WED clay – Water based clay utilised for creating large sculptures, the clay is very smooth and slow drying, stays moist for longer than other water based clays as it contains glycerin. Named after Walter Elias Disney.
Weft – A bundle of hair weaved and sewn together at the root end for easy application.
Wig block – Also know as a malleable used for dressing wigs and posthice.
Wig lace – A very fine flesh coloured four way mesh used to blend off hair lines where the hair meets the skin giving the impression of a natural hairline.
Witch hazel – An astringent used to rid the skin of oils before applying a prosthetic. Can also be heated and used to blend gelatine.

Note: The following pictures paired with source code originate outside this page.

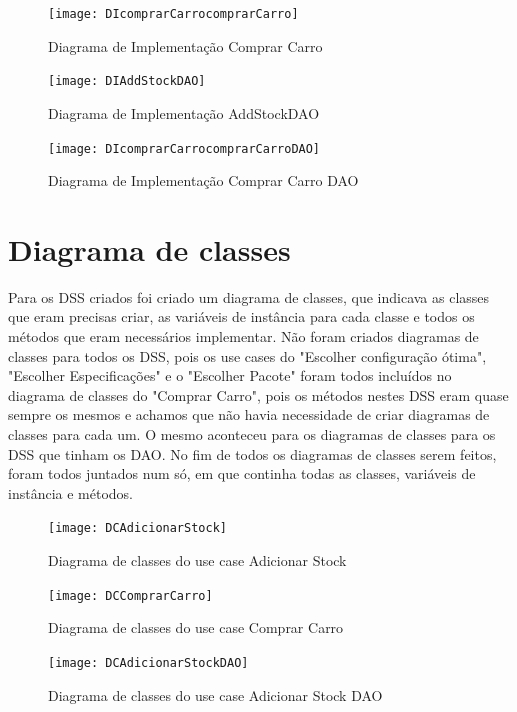 \documentclass[10pt, a4paper]{report}
\begin{document}
\begin{figure}[!htb]
\centering
\texttt{[image: DIcomprarCarrocomprarCarro]}
\caption{Diagrama de Implementação Comprar Carro}
\label{DICC}
\end{figure}

\begin{figure}[!htb]
\centering
\texttt{[image: DIAddStockDAO]}
\caption{Diagrama de Implementação AddStockDAO}
\label{DIASDAO}
\end{figure}

\begin{figure}[!htb]
\centering
\texttt{[image: DIcomprarCarrocomprarCarroDAO]}
\caption{Diagrama de Implementação Comprar Carro DAO}
\label{DICCDAO}
\end{figure}


\newpage
\section{Diagrama de classes}
Para os DSS criados foi criado um diagrama de classes, que indicava as classes que eram precisas criar, as variáveis de instância para cada classe e todos os métodos que eram necessários implementar. Não foram criados diagramas de classes para todos os DSS, pois os use cases do "Escolher configuração ótima", "Escolher Especificações" e o "Escolher Pacote" foram todos incluídos no diagrama de classes do "Comprar Carro", pois os métodos nestes DSS eram quase sempre os mesmos e achamos que não havia necessidade de criar diagramas de classes para cada um. O mesmo aconteceu para os diagramas de classes para os DSS que tinham os DAO.
No fim de todos os diagramas de classes serem feitos, foram todos juntados num só, em que continha todas as classes, variáveis de instância e métodos.

\begin{figure}[!htb]
\centering
\texttt{[image: DCAdicionarStock]}
\caption{Diagrama de classes do use case Adicionar Stock}
\label{DCAS}
\end{figure}

\begin{figure}[!htb]
\centering
\texttt{[image: DCComprarCarro]}
\caption{Diagrama de classes do use case Comprar Carro}
\label{DCCP}
\end{figure}

\begin{figure}[!htb]
\centering
\texttt{[image: DCAdicionarStockDAO]}
\caption{Diagrama de classes do use case Adicionar Stock DAO}
\label{DCASDAO}
\end{figure}
\end{document}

Working time – The amount of time to mix and pour before the material begins to kick or set.
Wrinkle stipple – Often made from liquid latex stippled onto the face to achieve the effect of wrinkles.
Wrap – This indicates the end of the filming day.
Wrap (Hair) – The process of dressing the hair in preparation for a wig or bald application.
Weft – A long fringe of hair that can be added to someone’s own hair to create length, add fullness or coloured sections. The weft is made by weaving loose hair into a thin thread to create a solid seam that can be attached to the wearer’s own hair with pins, clips, glue or stitched in.
Yak hair – Coarse hair often used for hair punching and postiche.
Zbrush – Digital sculpting tool that combines 3D/2.5D modelling, texturing and painting.
4k – 4K resolution, also called 4K, refers to a horizontalresolution on the order of 4,000 pixels and verticalresolution on the order of 2,000 pixels. Several 4Kresolutions exist in the fields of digital television and digital cinematography.